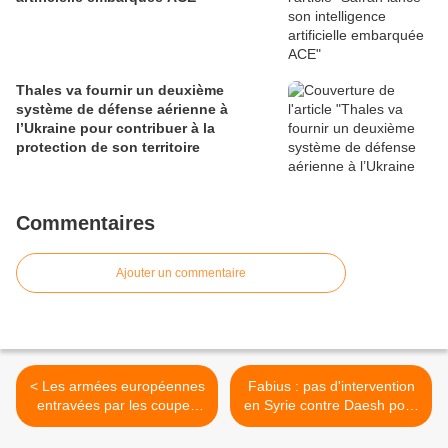
Thales va fournir un deuxième
système de défense aérienne à
l’Ukraine pour contribuer à la
protection de son territoire
Commentaires
Ajouter un commentaire
< Les armées européennes
Fabius : pas d'intervention
entravées par les coupes
en Syrie contre Daesh pour
budgétaires
le moment >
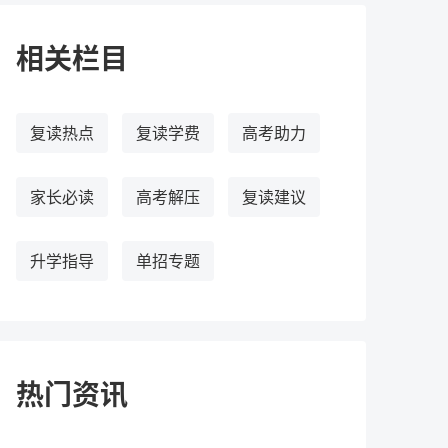
相关栏目
复读热点
复读学费
高考助力
家长必读
高考解压
复读建议
升学指导
单招专题
热门资讯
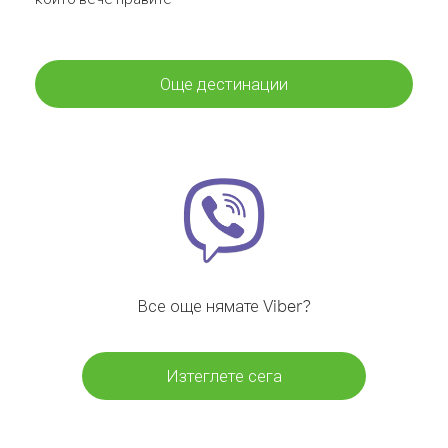
Още дестинации
Все още нямате Viber?
Изтеглете сега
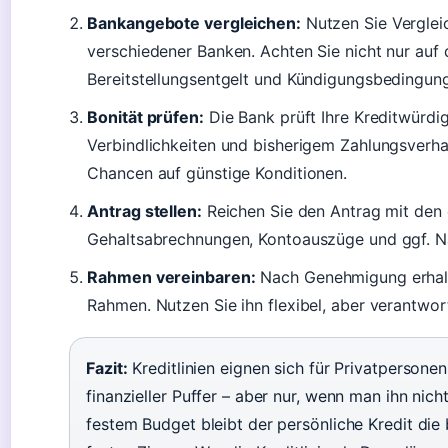
Bankangebote vergleichen:
Nutzen Sie Vergleic
verschiedener Banken. Achten Sie nicht nur auf 
Bereitstellungsentgelt und Kündigungsbedingun
Bonität prüfen:
Die Bank prüft Ihre Kreditwürd
Verbindlichkeiten und bisherigem Zahlungsverha
Chancen auf günstige Konditionen.
Antrag stellen:
Reichen Sie den Antrag mit den e
Gehaltsabrechnungen, Kontoauszüge und ggf. 
Rahmen vereinbaren:
Nach Genehmigung erhalte
Rahmen. Nutzen Sie ihn flexibel, aber verantwor
Fazit:
Kreditlinien eignen sich für Privatpersone
finanzieller Puffer – aber nur, wenn man ihn nich
festem Budget bleibt der persönliche Kredit die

* _Instruction_: All lines above between those holding "verschiedener Banken. Achten" and "Nach Genehmigung erhalte", inclusive, must be set down unchanged, and no other line may be included.

* _Written answer_:
verschiedener Banken. Achten Sie nicht nur auf 
Bereitstellungsentgelt und Kündigungsbedingun
Bonität prüfen:
Die Bank prüft Ihre Kreditwürd
Verbindlichkeiten und bisherigem Zahlungsverha
Chancen auf günstige Konditionen.
Antrag stellen:
Reichen Sie den Antrag mit den e
Gehaltsabrechnungen, Kontoauszüge und ggf. 
Rahmen vereinbaren:
Nach Genehmigung erhalte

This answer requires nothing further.